Background and Objectives: Interpreting acid-base disorders is challenging, particularly in complex or mixed cases. Given the growing potential of large language models (LLMs) to assist in cognitively demanding tasks, this study evaluated their performance in interpreting arterial blood gas (ABG) results. Materials and Methods: In this single-center retrospective study, 200 ABG datasets were curated to include 40 cases in each of five diagnostic categories: metabolic acidosis, respiratory acidosis, metabolic alkalosis, respiratory alkalosis, and no acid-base disorder. Three medical students, each assigned to one LLM (ChatGPT GPT-4o, Copilot GPT-4, or Gemini 1.5-flash/2.5-flash), perform ABG interpretation using two evaluation methods: interpretation (LLM-I) and interpretation with supervision model (LLM-S).
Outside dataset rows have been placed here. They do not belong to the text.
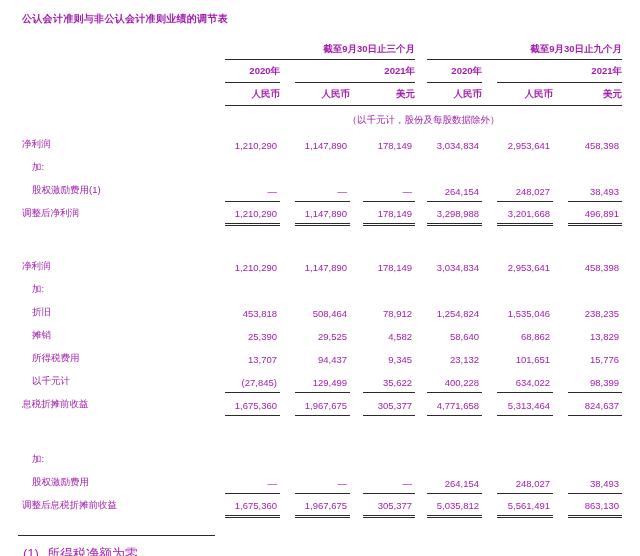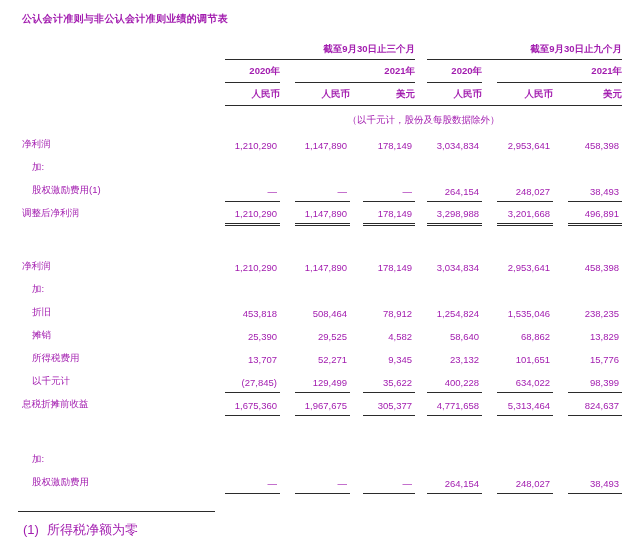--- a/index.html
+++ b/index.html
@@ -245,7 +245,7 @@
       <td class="label ind1">所得税费用</td>
       <td class="num">13,707</td>
       <td></td>
-      <td class="num">52,271</td>
+      <td class="num">94,437</td>
       <td></td>
       <td class="num">9,345</td>
       <td></td>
Two clinical pathologists independently performed the conventional evaluation to serve as the reference standard. Results: Agreement for identifying the primary acid-base (APD) disorder was strong across all approaches (Cohen's κ ≥ 0.88). For identifying both primary and secondary disorders regardless of order (APSD), LLM-I showed moderate agreement (ChatGPT κ = 0.65, Copilot κ = 0.61, Gemini κ = 0.62), whereas LLM-S achieved strong agreement (ChatGPT κ = 0.91, Copilot κ = 0.81, Gemini κ = 0.81). Conclusions: LLM-assisted ABG interpretation demonstrates strong concordance with expert interpretation in detecting primary acid-base disorders. These tools may enhance the understanding of acid-base disorders while reducing calculation-related errors among medical students.

Keywords: acid–base imbalance; blood gas analysis; generative artificial intelligence; medical students.